The Age of Innocence by Edith Wharton

She gave him back all his kiss, but after a moment he felt her stiffening in his arms, and she put him aside and stood up.

“Ah, my poor Newland–I suppose this had to be. But it doesn’t in the least alter things,” she said, looking down at him in her turn from the hearth.

“It alters the whole of life for me.”

“No, no–it mustn’t, it can’t. You’re engaged to May Welland; and I’m married.”

He stood up too, flushed and resolute. “Nonsense! It’s too late for that sort of thing. We’ve no right to lie to other people or to ourselves. We won’t talk of your marriage; but do you see me marrying May after this?”

She stood silent, resting her thin elbows on the mantelpiece, her profile reflected in the glass behind her. One of the locks of her chignon had become loosened and hung on her neck; she looked haggard and almost old.

“I don’t see you,” she said at length, “putting that question to May. Do you?”

He gave a reckless shrug. “It’s too late to do anything else.”

“You say that because it’s the easiest thing to say at this moment–not because it’s true. In reality it’s too late to do anything but what we’d both decided on.”

“Ah, I don’t understand you!”

She forced a pitiful smile that pinched her face instead of smoothing it. “You don’t understand because you haven’t yet guessed how you’ve changed things for me: oh, from the first–long before I knew all you’d done.”

“All I’d done?”

“Yes. I was perfectly unconscious at first that people here were shy of me–that they thought I was a dreadful sort of person. It seems they had even refused to meet me at dinner. I found that out afterward; and how you’d made your mother go with you to the van der Luydens’; and how you’d insisted on announcing your engagement at the Beaufort ball, so that I might have two families to stand by me instead of one–”

At that he broke into a laugh.

“Just imagine,” she said, “how stupid and unobservant I was! I knew nothing of all this till Granny blurted it out one day. New York simply meant peace and freedom to me: it was coming home. And I was so happy at being among my own people that every one I met seemed kind and good, and glad to see me. But from the very beginning,” she continued, “I felt there was no one as kind as you; no one who gave me reasons that I understood for doing what at first seemed so hard and–unnecessary. The very good people didn’t convince me; I felt they’d never been tempted. But you knew; you understood; you had felt the world outside tugging at one with all its golden hands–and yet you hated the things it asks of one; you hated happiness bought by disloyalty and cruelty and indifference.
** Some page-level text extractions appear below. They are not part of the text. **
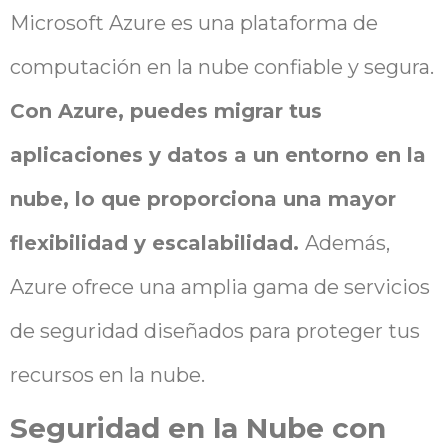
Microsoft Azure es una plataforma de
computación en la nube confiable y segura.
Con Azure, puedes migrar tus
aplicaciones y datos a un entorno en la
nube, lo que proporciona una mayor
flexibilidad y escalabilidad.
Además,
Azure ofrece una amplia gama de servicios
de seguridad diseñados para proteger tus
recursos en la nube.
Seguridad en la Nube con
That was what I’d never known before–and it’s better than anything I’ve known.”

She spoke in a low even voice, without tears or visible agitation; and each word, as it dropped from her, fell into his breast like burning lead. He sat bowed over, his head between his hands, staring at the hearthrug, and at the tip of the satin shoe that showed under her dress. Suddenly he knelt down and kissed the shoe.

She bent over him, laying her hands on his shoulders, and looking at him with eyes so deep that he remained motionless under her gaze.

“Ah, don’t let us undo what you’ve done!” she cried. “I can’t go back now to that other way of thinking. I can’t love you unless I give you up.”

His arms were yearning up to her; but she drew away, and they remained facing each other, divided by the distance that her words had created. Then, abruptly, his anger overflowed.

“And Beaufort? Is he to replace me?”

As the words sprang out he was prepared for an answering flare of anger; and he would have welcomed it as fuel for his own. But Madame Olenska only grew a shade paler, and stood with her arms hanging down before her, and her head slightly bent, as her way was when she pondered a question.